The 11th-hour innuendo wasn’t helpful, but most political observers agree Morse was destined to lose, and may have fared better if he’d waited a few years. He disagrees.
“If you think you’re the best person for the job, run,” he says. “There’s no other calculus than that. Otherwise, you’re just a political opportunist.”
Morse probably would have been reelected if he ran again for mayor. But he wanted a change. His mother, Kim, who struggled with mental illness throughout her life, died unexpectedly in 2018 at the age of 56, and his brother, Doug, died of a drug overdose in 2020.
“That changes what you value,” Morse says. “At this stage, I value my family and the things that bring me joy.”
The position in Provincetown was appealing because it’s apolitical. Yet Morse suspected the Select Board might question his long-term commitment to the job. He was right.
“Alex is ambitious, so, yes, that was a concern,” says board member Louise Venden. “But I think he’s convinced us this is where he wants to be. We needed leadership, someone with the willingness to work hard, and Alex has brought that.”
With Provincetown’s lack of affordable housing threatening to make the gay enclave inaccessible to all but the ultra-rich, Venden says Morse is urgently acting on housing proposals that had languished for years on the desk of his predecessors.
Others applaud Morse’s handling of a much-publicized COVID outbreak in Provincetown last summer.
“Alex quickly identified the problem, established relationships with people he’d never worked with . . . synthesized the information, and came to a decision on the right way to go,” says Steve Katsurinis, chairman of the local Board of Health Commission. “He’s a person of action.”

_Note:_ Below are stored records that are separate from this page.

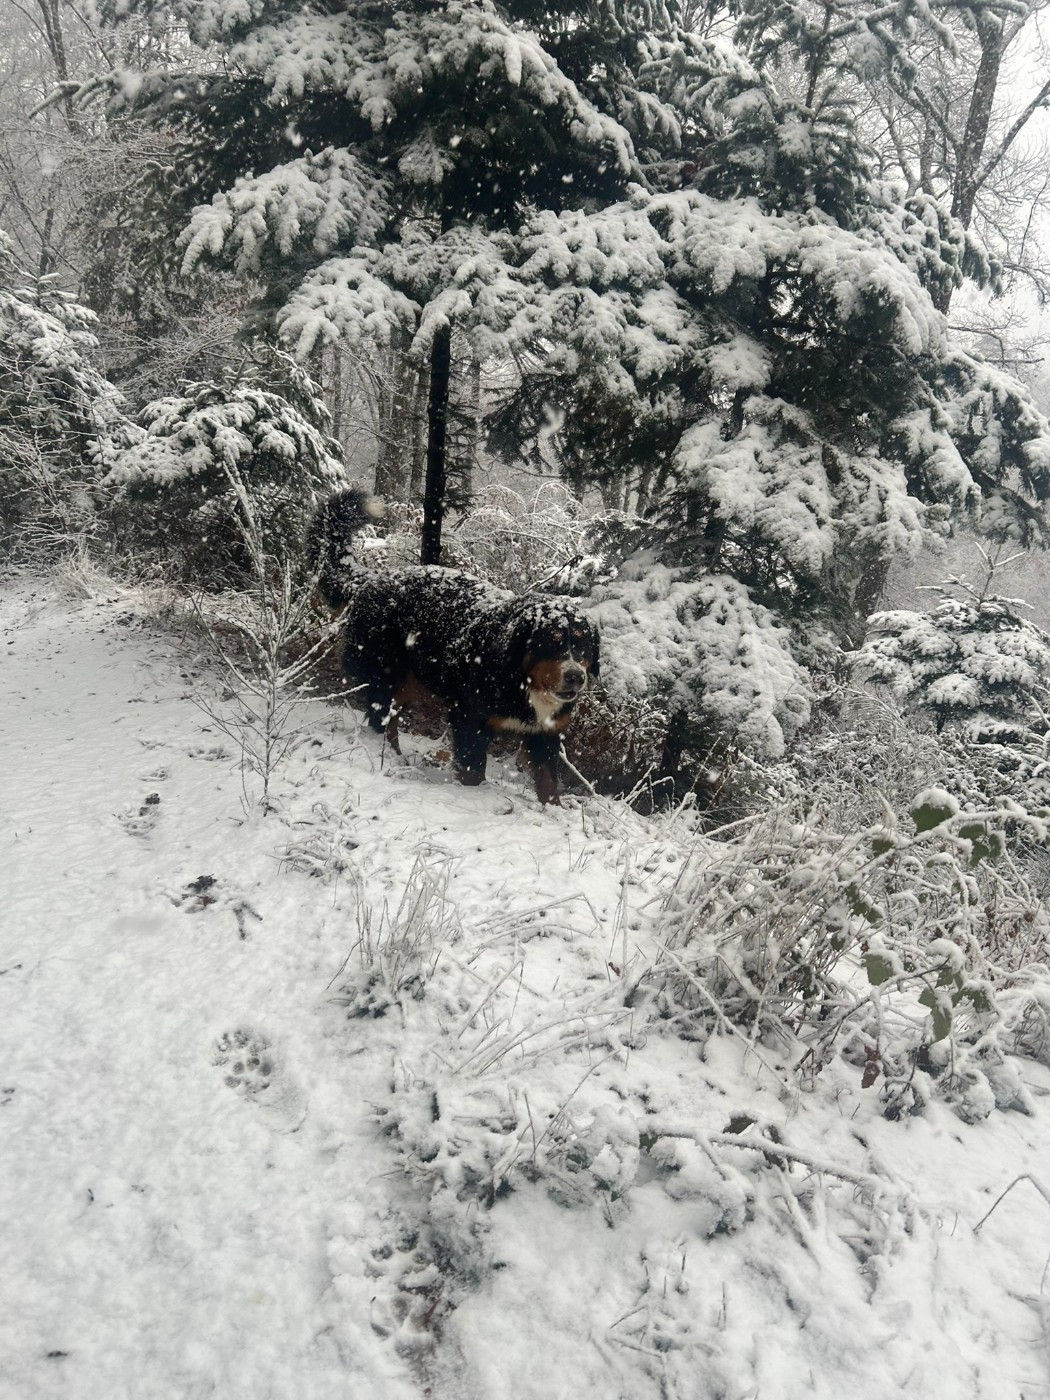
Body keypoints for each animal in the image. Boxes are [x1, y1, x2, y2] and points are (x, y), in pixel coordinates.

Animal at [307, 489, 600, 804]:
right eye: (551, 643)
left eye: (583, 648)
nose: (576, 676)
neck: (521, 678)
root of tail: (373, 578)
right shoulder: (470, 718)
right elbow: (473, 770)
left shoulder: (545, 732)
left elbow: (548, 782)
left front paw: (552, 809)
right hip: (385, 673)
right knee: (380, 718)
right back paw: (391, 759)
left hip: (408, 682)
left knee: (390, 719)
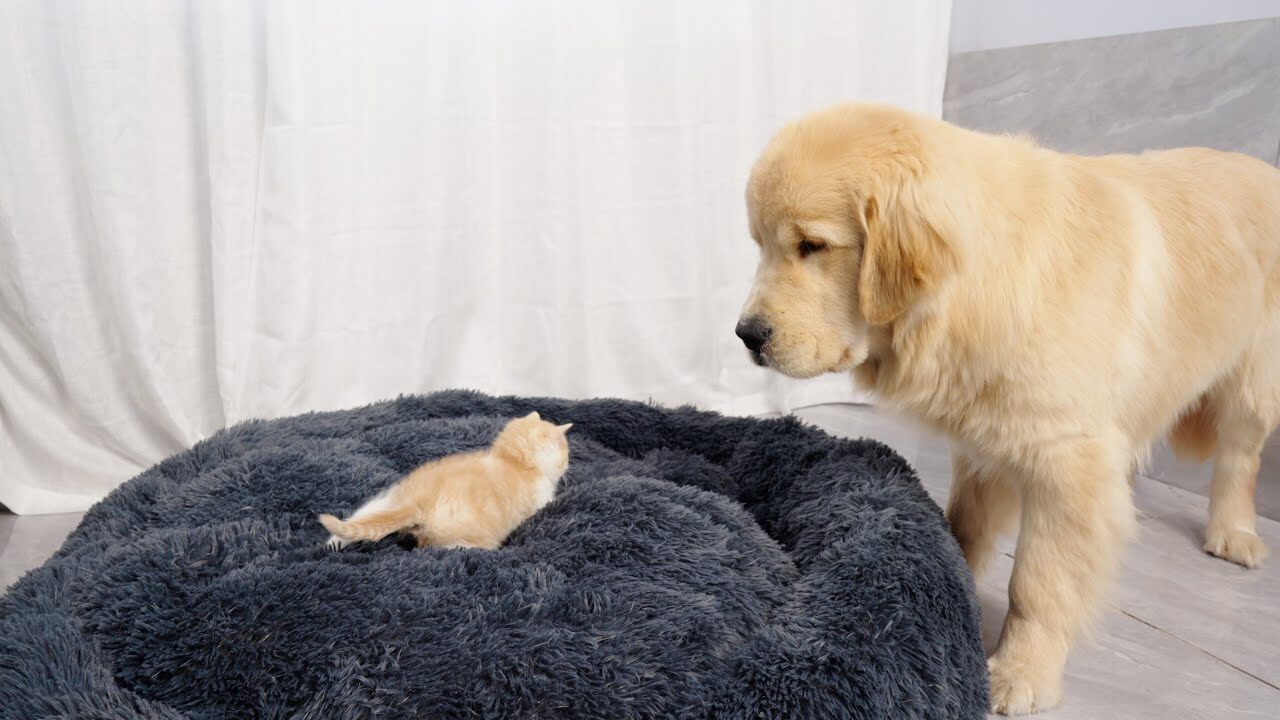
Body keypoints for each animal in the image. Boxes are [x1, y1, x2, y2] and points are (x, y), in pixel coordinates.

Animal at [319, 412, 572, 550]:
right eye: (565, 453)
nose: (568, 464)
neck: (513, 461)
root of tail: (416, 502)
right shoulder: (540, 501)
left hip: (389, 498)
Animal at [736, 102, 1280, 714]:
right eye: (760, 244)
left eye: (811, 245)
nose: (746, 335)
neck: (976, 290)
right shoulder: (984, 442)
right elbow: (964, 529)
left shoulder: (1065, 465)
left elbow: (1038, 585)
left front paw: (1022, 670)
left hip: (1253, 384)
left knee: (1240, 459)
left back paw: (1234, 532)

He’s also a baker, it turns out. With no more night meetings to attend, or fund-raising calls to make, Morse has resumed baking, which he says helps him relax. And he’s a fan of the Food Network, notably “Holiday Baking Championship” and “Christmas Cookie Challenge.”
“I watch all of those and I record them all,” he says.
An indication that Morse may not, in fact, be eyeing another run for Congress was his decision to close his federal campaign account. The remaining money went to several nonprofits, including Camp Lightbulb ($10,000), Soup Kitchen in Provincetown ($10,000), Helping our Women ($10,000), and the South Hadley Dog Park ($5,000).
Seinberg, who had never worked for a political candidate before meeting Morse a few years ago, says she was distraught at the way the race with Neal ended. But she’s over it.
“I went to visit Alex and Oliver in Provincetown,” Seinberg says. “We went on a walk on the beach at sunset and now I feel fine.”
CLARIFICATION: This story has been updated to note that Justice Democrats resumed its financial support for Alex Morse in the final days of his primary campaign.